» PROBLEM DESCRIPTION: Rewrite the data below, changing every "table view" to "list view" and leaving everything else as it is. Omit the pictures from your answer.

» INFORMATION SHOWN:
========================================================================

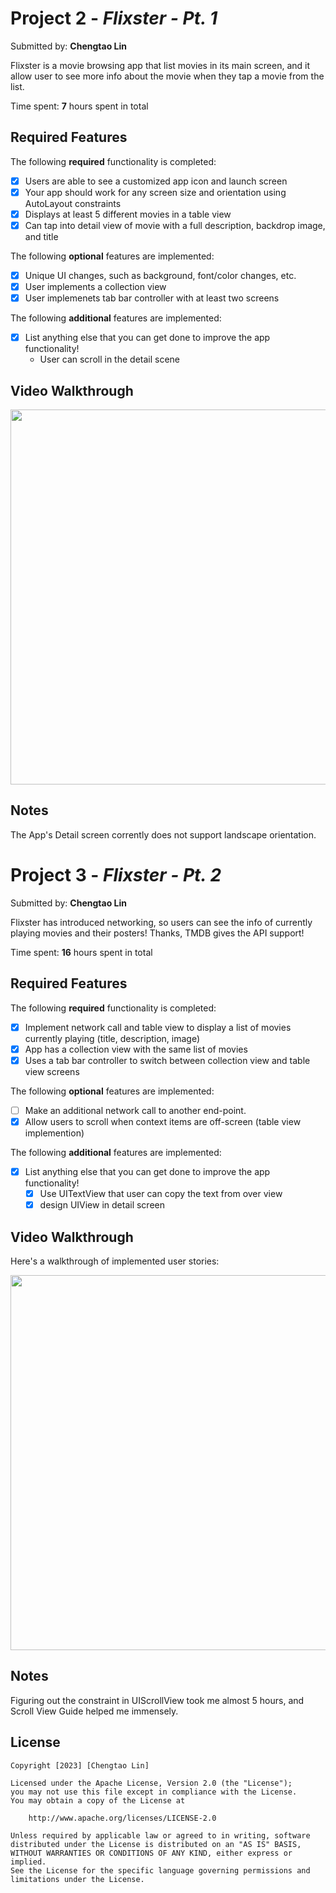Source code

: # Project 2 - *Flixster - Pt. 1*

Submitted by: **Chengtao Lin**

Flixster is a movie browsing app that list movies in its main screen, and it allow user to see more info about the movie when they tap a movie from the list.

Time spent: **7** hours spent in total

## Required Features

The following **required** functionality is completed:

- [x] Users are able to see a customized app icon and launch screen
- [x] Your app should work for any screen size and orientation using AutoLayout constraints
- [x] Displays at least 5 different movies in a table view
- [x] Can tap into detail view of movie with a full description, backdrop image, and title
 
The following **optional** features are implemented:

- [x] Unique UI changes, such as background, font/color changes, etc.
- [x] User implements a collection view
- [x] User implemenets tab bar controller with at least two screens

The following **additional** features are implemented:

- [x] List anything else that you can get done to improve the app functionality!
    - User can scroll in the detail scene

## Video Walkthrough

<img src="https://github.com/TaoLyn838/IOS102/blob/main/Flixster/Flixster/AppWalkThrough/Flixster_v1.gif" width="600" height="600"><br>

## Notes
The App's Detail screen corrently does not support landscape orientation.

##
# Project 3 - *Flixster - Pt. 2*

Submitted by: **Chengtao Lin**

Flixster has introduced networking, so users can see the info of currently playing movies and their posters! Thanks, TMDB gives the API support!

Time spent: **16** hours spent in total

## Required Features

The following **required** functionality is completed:

- [x] Implement network call and table view to display a list of movies currently playing (title, description, image)
- [x] App has a collection view with the same list of movies
- [x] Uses a tab bar controller to switch between collection view and table view screens
 
The following **optional** features are implemented:

- [ ] Make an additional network call to another end-point.    
- [x] Allow users to scroll when context items are off-screen (table view implemention)

The following **additional** features are implemented:

- [x] List anything else that you can get done to improve the app functionality!
    - [x] Use UITextView that user can copy the text from over view
    - [x] design UIView in detail screen

## Video Walkthrough

Here's a walkthrough of implemented user stories:

<img src="https://github.com/TaoLyn838/IOS102/blob/main/Flixster/Flixster/AppWalkThrough/Flixster_v2.gif" width="600" height="600"><br>

## Notes
Figuring out the constraint in UIScrollView took me almost 5 hours, and Scroll View Guide helped me immensely.

## License

    Copyright [2023] [Chengtao Lin]

    Licensed under the Apache License, Version 2.0 (the "License");
    you may not use this file except in compliance with the License.
    You may obtain a copy of the License at

        http://www.apache.org/licenses/LICENSE-2.0

    Unless required by applicable law or agreed to in writing, software
    distributed under the License is distributed on an "AS IS" BASIS,
    WITHOUT WARRANTIES OR CONDITIONS OF ANY KIND, either express or implied.
    See the License for the specific language governing permissions and
    limitations under the License.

========================================================================

» SOLUTION TO THIS PROBLEM:
Source code

: # Project 2 - *Flixster - Pt. 1*

Submitted by: **Chengtao Lin**

Flixster is a movie browsing app that list movies in its main screen, and it allow user to see more info about the movie when they tap a movie from the list.

Time spent: **7** hours spent in total

## Required Features

The following **required** functionality is completed:

- [x] Users are able to see a customized app icon and launch screen
- [x] Your app should work for any screen size and orientation using AutoLayout constraints
- [x] Displays at least 5 different movies in a list view
- [x] Can tap into detail view of movie with a full description, backdrop image, and title
 
The following **optional** features are implemented:

- [x] Unique UI changes, such as background, font/color changes, etc.
- [x] User implements a collection view
- [x] User implemenets tab bar controller with at least two screens

The following **additional** features are implemented:

- [x] List anything else that you can get done to improve the app functionality!
    - User can scroll in the detail scene

## Video Walkthrough

<img src="https://github.com/TaoLyn838/IOS102/blob/main/Flixster/Flixster/AppWalkThrough/Flixster_v1.gif" width="600" height="600"><br>

## Notes
The App's Detail screen corrently does not support landscape orientation.

##
# Project 3 - *Flixster - Pt. 2*

Submitted by: **Chengtao Lin**

Flixster has introduced networking, so users can see the info of currently playing movies and their posters! Thanks, TMDB gives the API support!

Time spent: **16** hours spent in total

## Required Features

The following **required** functionality is completed:

- [x] Implement network call and list view to display a list of movies currently playing (title, description, image)
- [x] App has a collection view with the same list of movies
- [x] Uses a tab bar controller to switch between collection view and list view screens
 
The following **optional** features are implemented:

- [ ] Make an additional network call to another end-point.    
- [x] Allow users to scroll when context items are off-screen (list view implemention)

The following **additional** features are implemented:

- [x] List anything else that you can get done to improve the app functionality!
    - [x] Use UITextView that user can copy the text from over view
    - [x] design UIView in detail screen

## Video Walkthrough

Here's a walkthrough of implemented user stories:

<img src="https://github.com/TaoLyn838/IOS102/blob/main/Flixster/Flixster/AppWalkThrough/Flixster_v2.gif" width="600" height="600"><br>

## Notes
Figuring out the constraint in UIScrollView took me almost 5 hours, and Scroll View Guide helped me immensely.

## License

    Copyright [2023] [Chengtao Lin]

    Licensed under the Apache License, Version 2.0 (the "License");
    you may not use this file except in compliance with the License.
    You may obtain a copy of the License at

        http://www.apache.org/licenses/LICENSE-2.0

    Unless required by applicable law or agreed to in writing, software
    distributed under the License is distributed on an "AS IS" BASIS,
    WITHOUT WARRANTIES OR CONDITIONS OF ANY KIND, either express or implied.
    See the License for the specific language governing permissions and
    limitations under the License.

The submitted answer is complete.